### TASK PROMPT
Below are the records; locate each line with the word "shaker" and copy it.

### RECORDS PROVIDED
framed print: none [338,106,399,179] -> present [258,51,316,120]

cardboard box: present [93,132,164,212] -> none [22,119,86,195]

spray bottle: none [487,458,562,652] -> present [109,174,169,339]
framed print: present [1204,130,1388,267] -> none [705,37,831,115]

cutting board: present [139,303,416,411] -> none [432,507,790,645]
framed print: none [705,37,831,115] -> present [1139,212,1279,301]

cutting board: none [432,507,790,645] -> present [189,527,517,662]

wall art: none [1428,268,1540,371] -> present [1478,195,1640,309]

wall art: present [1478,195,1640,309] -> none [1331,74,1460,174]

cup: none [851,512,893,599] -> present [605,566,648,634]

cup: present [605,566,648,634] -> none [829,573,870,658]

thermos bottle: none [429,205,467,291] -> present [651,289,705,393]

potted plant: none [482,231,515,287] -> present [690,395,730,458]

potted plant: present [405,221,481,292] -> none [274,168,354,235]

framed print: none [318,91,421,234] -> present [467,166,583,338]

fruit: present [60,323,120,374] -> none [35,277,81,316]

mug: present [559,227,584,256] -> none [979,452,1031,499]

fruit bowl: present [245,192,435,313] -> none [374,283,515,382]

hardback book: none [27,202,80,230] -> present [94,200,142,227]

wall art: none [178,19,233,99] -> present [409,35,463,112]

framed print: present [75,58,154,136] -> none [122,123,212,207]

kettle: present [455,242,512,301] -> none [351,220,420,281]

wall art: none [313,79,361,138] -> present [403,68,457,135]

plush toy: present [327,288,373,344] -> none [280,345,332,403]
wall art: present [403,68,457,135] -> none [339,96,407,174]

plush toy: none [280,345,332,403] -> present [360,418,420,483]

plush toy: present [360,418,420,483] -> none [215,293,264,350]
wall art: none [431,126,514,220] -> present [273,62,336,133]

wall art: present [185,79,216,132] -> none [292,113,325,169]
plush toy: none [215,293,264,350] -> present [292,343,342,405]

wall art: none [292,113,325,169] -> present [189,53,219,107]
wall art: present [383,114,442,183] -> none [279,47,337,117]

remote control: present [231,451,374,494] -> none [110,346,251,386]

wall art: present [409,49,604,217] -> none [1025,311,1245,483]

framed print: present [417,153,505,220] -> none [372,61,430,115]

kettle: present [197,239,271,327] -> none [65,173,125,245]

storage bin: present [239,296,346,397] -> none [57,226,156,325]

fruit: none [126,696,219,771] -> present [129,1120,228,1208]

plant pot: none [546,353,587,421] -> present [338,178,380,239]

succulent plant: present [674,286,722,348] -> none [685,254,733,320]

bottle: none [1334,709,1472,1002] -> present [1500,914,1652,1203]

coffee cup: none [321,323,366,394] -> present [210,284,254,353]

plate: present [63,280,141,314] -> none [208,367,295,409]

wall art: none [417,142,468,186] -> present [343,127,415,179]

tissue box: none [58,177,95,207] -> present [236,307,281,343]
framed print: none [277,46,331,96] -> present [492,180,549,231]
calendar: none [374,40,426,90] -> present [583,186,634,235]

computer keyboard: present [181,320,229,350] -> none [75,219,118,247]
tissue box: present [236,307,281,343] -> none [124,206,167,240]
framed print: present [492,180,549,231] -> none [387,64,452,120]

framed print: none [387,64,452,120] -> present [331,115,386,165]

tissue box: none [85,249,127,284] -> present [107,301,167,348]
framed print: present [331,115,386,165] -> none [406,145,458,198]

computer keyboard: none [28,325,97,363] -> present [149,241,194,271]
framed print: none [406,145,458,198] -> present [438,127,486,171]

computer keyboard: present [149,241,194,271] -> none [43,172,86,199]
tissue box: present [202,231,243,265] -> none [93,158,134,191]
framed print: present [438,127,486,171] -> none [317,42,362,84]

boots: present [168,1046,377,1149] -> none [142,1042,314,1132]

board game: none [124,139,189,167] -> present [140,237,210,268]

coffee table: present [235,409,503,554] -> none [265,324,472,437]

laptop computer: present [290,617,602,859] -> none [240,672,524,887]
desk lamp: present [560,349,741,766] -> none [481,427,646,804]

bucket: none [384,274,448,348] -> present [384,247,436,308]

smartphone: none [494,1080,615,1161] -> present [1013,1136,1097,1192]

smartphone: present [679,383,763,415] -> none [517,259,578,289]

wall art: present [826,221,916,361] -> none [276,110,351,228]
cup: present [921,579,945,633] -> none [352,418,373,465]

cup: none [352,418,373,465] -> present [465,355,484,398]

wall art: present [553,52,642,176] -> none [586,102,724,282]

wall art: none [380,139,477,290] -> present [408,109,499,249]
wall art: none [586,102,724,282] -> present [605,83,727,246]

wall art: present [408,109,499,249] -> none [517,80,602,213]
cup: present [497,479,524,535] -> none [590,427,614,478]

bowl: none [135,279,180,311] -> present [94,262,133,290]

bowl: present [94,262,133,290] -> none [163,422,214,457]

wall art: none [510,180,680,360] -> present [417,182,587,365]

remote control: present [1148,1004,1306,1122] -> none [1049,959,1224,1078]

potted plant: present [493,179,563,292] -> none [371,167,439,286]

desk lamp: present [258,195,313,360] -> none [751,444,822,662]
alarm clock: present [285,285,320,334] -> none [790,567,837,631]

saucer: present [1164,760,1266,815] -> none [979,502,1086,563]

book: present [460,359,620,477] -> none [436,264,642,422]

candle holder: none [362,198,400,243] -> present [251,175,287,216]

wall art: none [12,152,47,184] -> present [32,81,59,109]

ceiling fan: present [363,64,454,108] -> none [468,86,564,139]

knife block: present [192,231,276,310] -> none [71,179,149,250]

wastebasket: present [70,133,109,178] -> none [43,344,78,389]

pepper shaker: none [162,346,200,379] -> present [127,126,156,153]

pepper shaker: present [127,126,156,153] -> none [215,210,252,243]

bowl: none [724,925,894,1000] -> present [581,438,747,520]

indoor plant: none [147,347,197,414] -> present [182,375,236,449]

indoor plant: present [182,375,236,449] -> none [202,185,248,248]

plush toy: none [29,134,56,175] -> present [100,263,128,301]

### ANSWER SPACE
pepper shaker: none [162,346,200,379] -> present [127,126,156,153]
pepper shaker: present [127,126,156,153] -> none [215,210,252,243]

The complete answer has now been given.